Salisbury, winner of 10 NCAA titles in 20 years, is back in the spotlight, having risen to No. 2 in the latest United States Intercollegiate Lacrosse Association poll, and a substantial amount of credit should go to the defense.

Anchored by senior goalkeeper Alex Taylor (6.12 goals-against average and .598 save percentage) and a pair of 2013 second-team All-Americans in senior defenseman Josh Martin and sophomore short-stick defensive midfielder Preston Dabbs, the unit has surrendered just 6.1 goals per game. Only one opponent has reached the 10-goal mark against Salisbury (7-0) thus far.


The program has featured stingier defenses, but coach Jim Berkman said the current unit is just as strong.

"We're not giving up that many goals," he said Tuesday morning. "We've got a great goalie, and it all starts there with an All-American-type of goalie. We've got three athletic, fast close guys that can all guard people. There's really no weakness down there. I think we've got outstanding D-middies, which is the key to any defense. We've got an All-American long-stick in [senior] Zeke Smith and a backup long-stick that takes the ball away probably better than Zeke does. So as a unit, it's a pretty good unit. But it's still early. It's only seven games into the season. It's definitely a good unit with a lot of experience, too."

The defense has also created its opportunities. The unit has caused 94 turnovers, which is the most in a season-opening, seven-game stretch since 2009 when that squad forced 99 takeaways.

Berkman said the defense's philosophy has remained the same, but said: "Maybe we're not overextending and guarding guys because the game has changed, the players have gotten better, the sticks are harder to get the ball out. So we're probably not guarding guys as tightly all over the field as we used to, but I think our basic slide packages and all of that kind of stuff are the same."

The Sea Gulls will test their defense against No. 7 Washington College, which has averaged 13.0 goals en route to a 5-0 record. Shoremen coach Jeff Shirk said Salisbury's close defensemen try to get into their opponents' heads with some talking and some stickwork, and it will be important for his attackmen to keep their emotions in check.

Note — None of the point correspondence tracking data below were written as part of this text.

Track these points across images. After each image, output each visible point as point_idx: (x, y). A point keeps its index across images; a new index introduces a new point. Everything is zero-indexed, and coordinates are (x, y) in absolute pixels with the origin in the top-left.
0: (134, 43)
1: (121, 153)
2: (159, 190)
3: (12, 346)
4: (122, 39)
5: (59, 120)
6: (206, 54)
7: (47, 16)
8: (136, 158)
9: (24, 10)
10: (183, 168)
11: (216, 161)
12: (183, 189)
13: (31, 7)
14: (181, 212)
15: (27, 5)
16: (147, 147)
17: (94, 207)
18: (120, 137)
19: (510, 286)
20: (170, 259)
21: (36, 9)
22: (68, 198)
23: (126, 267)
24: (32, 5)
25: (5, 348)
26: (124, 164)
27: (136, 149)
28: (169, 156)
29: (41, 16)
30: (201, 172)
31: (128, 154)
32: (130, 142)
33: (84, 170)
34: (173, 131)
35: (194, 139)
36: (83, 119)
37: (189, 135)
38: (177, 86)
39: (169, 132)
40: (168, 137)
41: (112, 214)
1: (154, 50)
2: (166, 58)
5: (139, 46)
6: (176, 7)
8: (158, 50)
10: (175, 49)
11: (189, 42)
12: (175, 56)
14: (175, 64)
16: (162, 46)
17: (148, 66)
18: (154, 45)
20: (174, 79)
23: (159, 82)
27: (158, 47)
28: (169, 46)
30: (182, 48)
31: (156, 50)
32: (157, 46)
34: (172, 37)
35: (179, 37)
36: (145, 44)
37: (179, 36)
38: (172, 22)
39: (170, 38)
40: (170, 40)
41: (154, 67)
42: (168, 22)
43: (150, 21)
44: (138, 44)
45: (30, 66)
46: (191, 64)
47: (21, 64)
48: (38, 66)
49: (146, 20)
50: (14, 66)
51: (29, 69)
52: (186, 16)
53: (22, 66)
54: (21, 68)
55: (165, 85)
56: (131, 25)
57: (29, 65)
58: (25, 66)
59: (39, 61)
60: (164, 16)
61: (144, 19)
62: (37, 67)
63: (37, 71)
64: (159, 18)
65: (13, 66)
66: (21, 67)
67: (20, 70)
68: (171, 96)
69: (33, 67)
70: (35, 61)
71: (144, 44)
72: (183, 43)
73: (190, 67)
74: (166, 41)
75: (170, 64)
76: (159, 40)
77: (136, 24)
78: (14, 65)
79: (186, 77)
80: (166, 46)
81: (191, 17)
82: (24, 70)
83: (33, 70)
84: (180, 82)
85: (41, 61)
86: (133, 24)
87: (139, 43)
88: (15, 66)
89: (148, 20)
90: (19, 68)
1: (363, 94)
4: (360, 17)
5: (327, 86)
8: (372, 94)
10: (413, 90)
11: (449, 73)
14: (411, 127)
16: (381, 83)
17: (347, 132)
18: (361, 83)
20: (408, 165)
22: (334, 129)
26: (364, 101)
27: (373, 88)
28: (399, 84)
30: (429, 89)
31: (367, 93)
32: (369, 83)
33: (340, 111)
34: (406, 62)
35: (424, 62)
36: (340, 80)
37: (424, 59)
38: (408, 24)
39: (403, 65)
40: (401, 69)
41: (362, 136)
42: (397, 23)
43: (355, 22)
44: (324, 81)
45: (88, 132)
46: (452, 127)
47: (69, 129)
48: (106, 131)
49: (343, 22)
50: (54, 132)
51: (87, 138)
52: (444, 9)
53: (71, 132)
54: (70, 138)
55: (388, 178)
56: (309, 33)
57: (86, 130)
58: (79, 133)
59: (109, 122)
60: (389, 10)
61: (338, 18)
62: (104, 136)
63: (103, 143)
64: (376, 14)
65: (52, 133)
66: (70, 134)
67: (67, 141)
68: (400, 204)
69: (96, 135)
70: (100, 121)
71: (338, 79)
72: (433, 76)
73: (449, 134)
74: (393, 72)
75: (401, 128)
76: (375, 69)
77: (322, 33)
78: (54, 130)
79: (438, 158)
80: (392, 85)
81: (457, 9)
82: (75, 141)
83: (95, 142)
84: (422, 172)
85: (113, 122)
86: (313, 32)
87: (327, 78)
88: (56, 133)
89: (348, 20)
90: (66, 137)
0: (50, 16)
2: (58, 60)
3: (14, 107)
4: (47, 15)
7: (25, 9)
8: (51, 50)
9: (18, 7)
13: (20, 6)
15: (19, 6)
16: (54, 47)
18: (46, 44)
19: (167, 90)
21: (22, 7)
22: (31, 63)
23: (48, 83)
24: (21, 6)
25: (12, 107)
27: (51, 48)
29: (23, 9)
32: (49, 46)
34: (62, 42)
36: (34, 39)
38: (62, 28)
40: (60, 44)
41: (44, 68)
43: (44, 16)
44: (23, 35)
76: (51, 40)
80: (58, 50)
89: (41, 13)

"It's one of those things where it's a confident group, it's an athletic group," Shirk said. "They take advantage of all their strengths, and there are a lot of offenses that step onto the field against Salisbury and experience that and are beat before the game ever really gets going. So I think the big thing we're stressing to our guys is, understand how they play and the approach they take. To me, it's as much a mental game as it is a physical game because I feel like we can match up physically. It's a matter of being prepared mentally for them because I've seen other teams that have played Salisbury fold from a mental aspect as soon as those guys have gotten into their heads. The approach we're taking is that they're a very good team and they're very athletic and we've got to be ready to go."